La COP30, que se celebrará en 2025 en Belém do Pará, Brasil, no solo enfrentará una crisis climática. También deberá responder a otra menos visible, pero igual destructiva: la crisis informativa. En plena emergencia ambiental, los medios y plataformas digitales están contaminando el debate público con desinformación, propaganda verde y relatos patrocinados por los mismos intereses que agravan el colapso ecológico.
La desinformación climática ya no es un accidente: es una estrategia. Se financia, se diseña y se distribuye con precisión. Corporaciones de energía fósil, grupos políticos y hasta gobiernos recurren a campañas digitales para sembrar dudas sobre la ciencia o para limpiar su imagen con discursos de sostenibilidad vacíos. La manipulación informativa se ha convertido en una herramienta de poder económico y geopolítico.
En un mundo donde el calentamiento global avanza más rápido que las políticas que intentan frenarlo, la desinformación es un obstáculo tan grave como las emisiones. Al distorsionar los hechos, frena la acción colectiva, divide a las comunidades y neutraliza la indignación pública. Peor aún: convierte la urgencia en indiferencia.
El ecosistema mediático, debilitado por la precarización laboral y la concentración de propiedad, es especialmente vulnerable. Muchos medios sobreviven gracias a patrocinios de empresas vinculadas a la explotación de hidrocarburos, la deforestación o la minería. Ese financiamiento condiciona el enfoque de las coberturas y silencia a quienes denuncian los abusos. En la práctica, los medios reproducen una narrativa que presenta la crisis ambiental como un problema técnico, no como un colapso estructural del modelo económico.
El greenwashing ya no se limita a campañas de marketing. Se ha infiltrado en los titulares, en los foros de discusión y en las propias coberturas de la COP. Bajo el disfraz de objetividad, los medios repiten sin cuestionar los discursos de “transición verde” de gobiernos y corporaciones. Pero detrás de esas promesas de carbono cero y desarrollo sostenible se esconden proyectos extractivos, desplazamientos y violaciones a los derechos de pueblos indígenas.

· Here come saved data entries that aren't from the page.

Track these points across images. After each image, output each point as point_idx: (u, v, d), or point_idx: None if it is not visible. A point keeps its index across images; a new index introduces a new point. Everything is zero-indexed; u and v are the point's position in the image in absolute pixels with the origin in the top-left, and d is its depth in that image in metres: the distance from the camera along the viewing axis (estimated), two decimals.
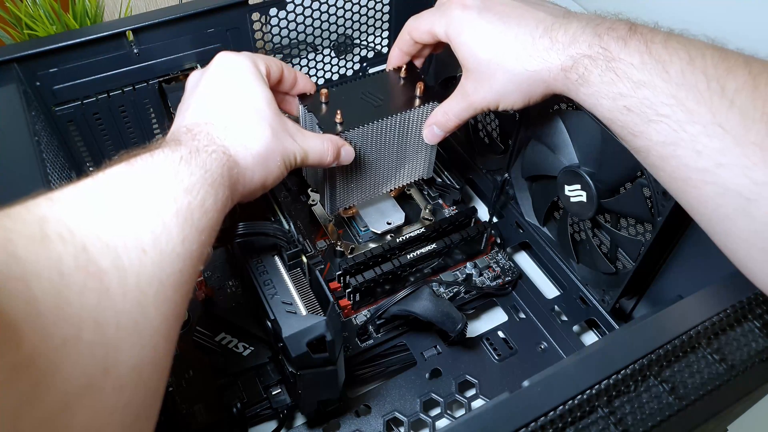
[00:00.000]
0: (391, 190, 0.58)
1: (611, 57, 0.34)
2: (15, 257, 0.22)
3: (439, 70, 0.61)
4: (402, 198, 0.61)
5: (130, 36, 0.52)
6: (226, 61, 0.41)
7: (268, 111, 0.39)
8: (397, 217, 0.58)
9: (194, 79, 0.42)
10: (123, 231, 0.27)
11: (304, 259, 0.45)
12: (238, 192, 0.36)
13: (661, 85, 0.32)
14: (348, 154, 0.46)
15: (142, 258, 0.27)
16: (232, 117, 0.38)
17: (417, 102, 0.49)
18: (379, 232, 0.57)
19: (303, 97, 0.49)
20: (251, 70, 0.40)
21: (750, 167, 0.29)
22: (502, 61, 0.40)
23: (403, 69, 0.52)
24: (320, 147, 0.43)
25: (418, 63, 0.52)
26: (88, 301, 0.24)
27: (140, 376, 0.26)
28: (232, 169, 0.35)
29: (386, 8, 0.64)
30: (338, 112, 0.47)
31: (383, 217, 0.58)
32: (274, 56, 0.62)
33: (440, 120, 0.48)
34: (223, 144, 0.36)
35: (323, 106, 0.49)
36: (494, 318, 0.56)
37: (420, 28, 0.46)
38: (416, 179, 0.57)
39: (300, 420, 0.49)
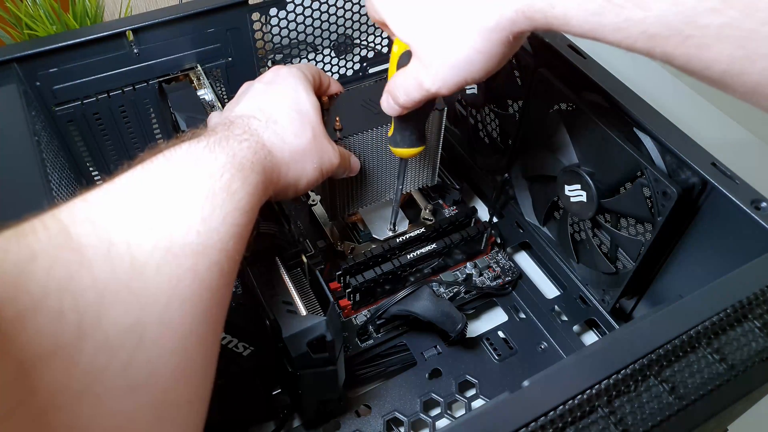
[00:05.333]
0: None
1: None
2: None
3: None
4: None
5: (130, 36, 0.52)
6: (280, 69, 0.43)
7: (314, 115, 0.41)
8: (402, 224, 0.58)
9: (248, 84, 0.44)
10: (152, 233, 0.27)
11: (304, 259, 0.45)
12: (272, 183, 0.37)
13: None
14: (356, 163, 0.48)
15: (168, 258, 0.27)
16: (276, 114, 0.39)
17: None
18: (381, 239, 0.57)
19: None
20: (302, 78, 0.43)
21: None
22: (444, 24, 0.33)
23: None
24: (345, 155, 0.45)
25: None
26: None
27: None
28: (265, 158, 0.35)
29: None
30: (337, 119, 0.47)
31: (386, 224, 0.58)
32: (274, 56, 0.62)
33: (397, 95, 0.40)
34: (259, 135, 0.36)
35: (323, 112, 0.49)
36: (494, 318, 0.56)
37: (373, 18, 0.40)
38: (420, 186, 0.56)
39: (300, 420, 0.49)
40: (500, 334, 0.54)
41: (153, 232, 0.27)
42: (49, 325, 0.22)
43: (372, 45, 0.67)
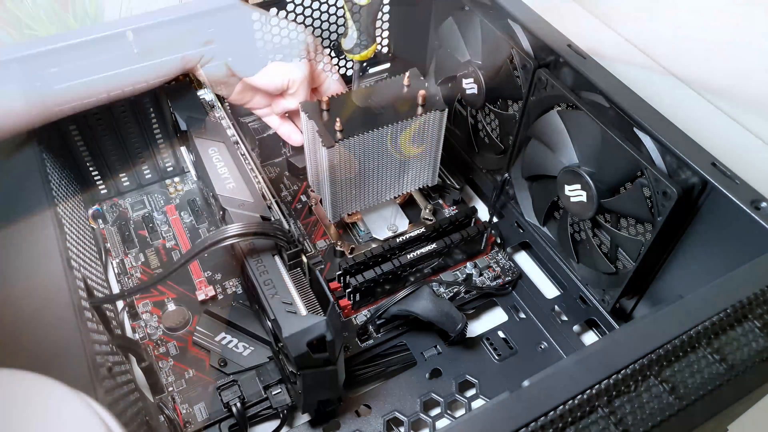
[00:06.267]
0: (395, 197, 0.58)
1: None
2: None
3: (439, 70, 0.61)
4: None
5: (130, 36, 0.52)
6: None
7: None
8: (401, 224, 0.58)
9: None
10: None
11: (304, 259, 0.45)
12: None
13: None
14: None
15: None
16: None
17: (419, 110, 0.49)
18: (381, 239, 0.57)
19: (304, 105, 0.49)
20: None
21: None
22: None
23: (405, 77, 0.51)
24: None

La censura ambiental ya no opera con silencios, sino con exceso de ruido. Noticias falsas, estadísticas descontextualizadas y reportajes patrocinados crean un paisaje informativo saturado donde la verdad pierde peso. Desinformar también contamina: degrada la capacidad social para actuar, anestesia el debate y perpetúa la injusticia ambiental.
Frente a esa distorsión sistémica, el periodismo ético debe asumir una postura de resistencia. Informar no basta; hay que desmantelar las narrativas del poder. La cobertura de la COP30 no puede limitarse a reproducir comunicados oficiales ni a medir emisiones en abstracto. Debe revelar las conexiones entre políticas climáticas, desigualdad y extractivismo.
El periodismo ambiental crítico no es un lujo académico: es un acto de defensa pública. Exigir transparencia en el financiamiento mediático, verificar la información y amplificar las voces de las comunidades afectadas son formas de reparación y justicia. La ética periodística, en este contexto, no se define por la neutralidad, sino por la responsabilidad.
Belém do Pará, sede de la próxima COP, será el epicentro de esa disputa entre verdad y propaganda. En la región amazónica —donde la deforestación avanza y los asesinatos de defensores ambientales se multiplican— la información puede salvar vidas o encubrir crímenes. El papel de los medios será decisivo: o se convierten en herramientas de justicia ambiental, o seguirán siendo engranajes de la maquinaria de desinformación.
La COP30 pondrá a prueba no solo los compromisos climáticos de los Estados, sino también la integridad de la prensa global. En tiempos de colapso, informar con verdad es un acto de reparación. En tiempos de manipulación, es un acto de rebeldía.